Pascal : Une bonne formation artistique n’est jamais perdue. La sculpture traditionnelle, le dessin aident sans aucun doute à ne pas faire certaines grosses erreurs quand on commence la modélisation 3d. Plus on est familier avec les techniques du design et plus on est a même d’apporter des idées intéressantes à son model. On peut alors enrichir le design de base plutôt que de le retranscrire froidement.
Je trouve que le métier de modeleur n’est plus si spécifique aujourd’hui et je trouve ça génial. Il ne s’agit plus seulement de tirer des points et couper des edges.
En ce moment je travaille sur une créature dont j’ai construit le model (organique et rigide) en gardant à l’esprit le design original 2d, les contraintes de la texture et du rigging, puis les maps de displacement, puis la fourrure en relation étroite avec les gens du shading, pour enchaîner avec les blendshapes en travaillant avec les animateurs.
Il me semble que le métier de modeleur est très complet puisqu’il nécessite une connaissance des exigences techniques des autres départements, et aussi une compréhension artistique des designs qu’on nous soumet.
Un bien beau métier quoi !

 

 

 

 

3DVF : Pour finir, un petit mot pour les artistes numériques français et nos lecteurs ?

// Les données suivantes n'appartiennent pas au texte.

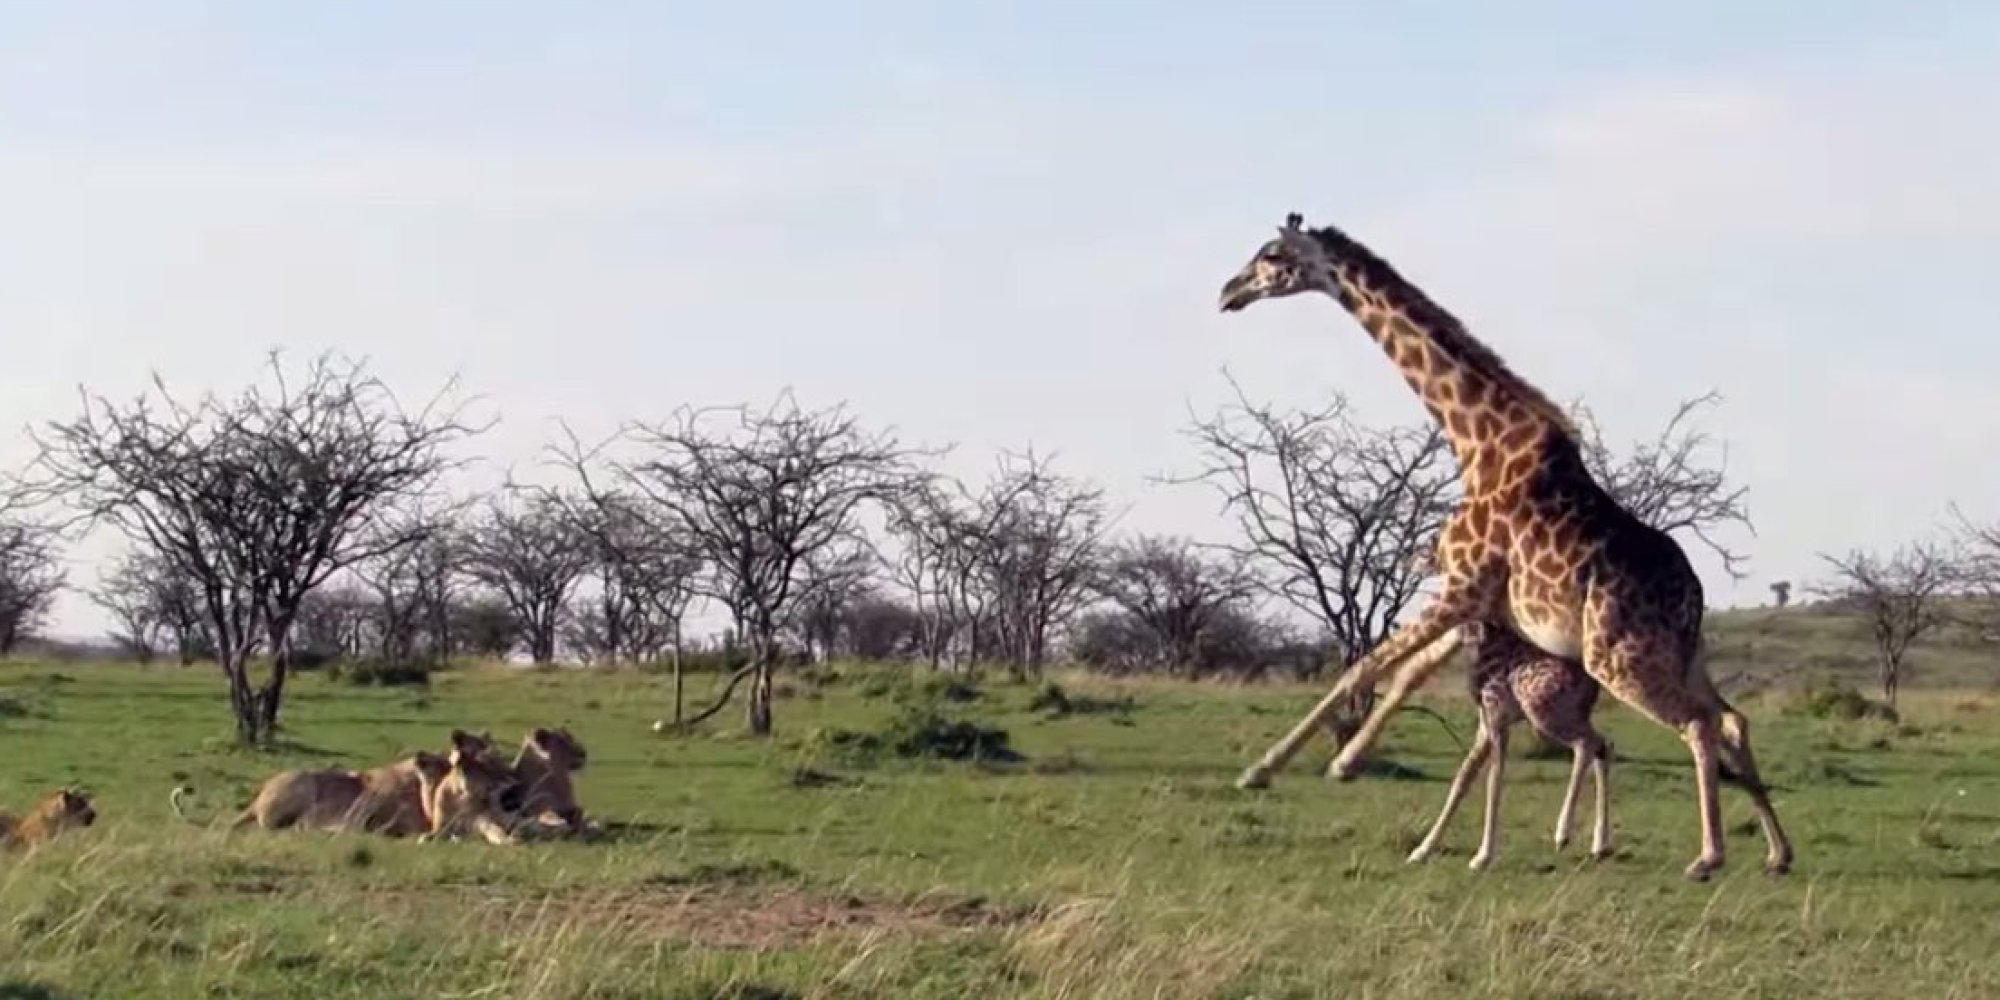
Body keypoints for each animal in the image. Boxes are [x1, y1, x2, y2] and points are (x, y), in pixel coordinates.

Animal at [1405, 621, 1612, 870]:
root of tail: (1594, 683)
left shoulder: (1497, 717)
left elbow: (1493, 781)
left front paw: (1482, 857)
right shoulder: (1485, 724)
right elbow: (1462, 779)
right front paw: (1421, 851)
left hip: (1543, 711)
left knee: (1586, 744)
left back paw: (1563, 834)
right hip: (1570, 715)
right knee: (1603, 745)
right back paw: (1599, 846)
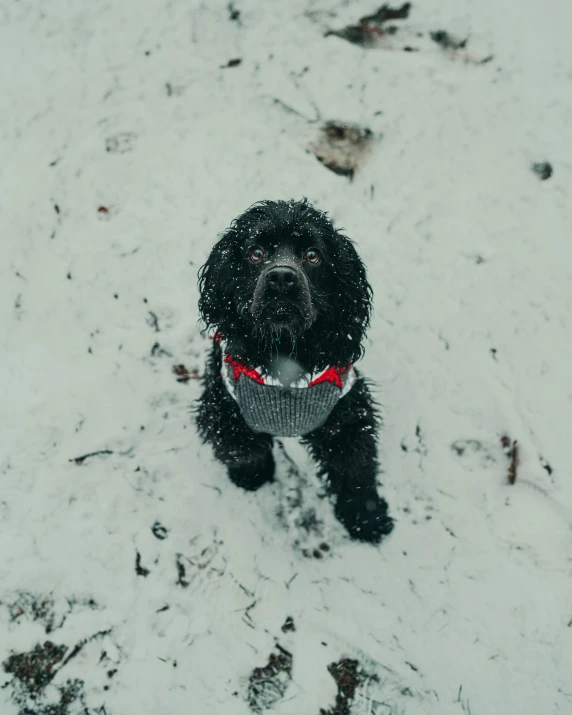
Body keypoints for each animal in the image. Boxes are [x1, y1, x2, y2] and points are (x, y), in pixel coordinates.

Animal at [197, 197, 394, 544]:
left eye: (312, 255)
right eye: (256, 252)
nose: (281, 278)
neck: (284, 353)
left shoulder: (347, 411)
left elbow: (355, 468)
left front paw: (367, 518)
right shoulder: (224, 401)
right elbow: (243, 447)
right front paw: (251, 475)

Pascal : Continuez de partager vos images et vos connaissances sur le web, 3DVF est certainement l’endroit idéal pour ça! Je souhaite de tout coeur que de nouveaux projets d’animation 3d se lancent en France et que leur développement soit facilité même si leur contenu est ambitieux. Dream BIG!
Merci à toute l’équipe 3DVF de m’avoir accordé cette interview.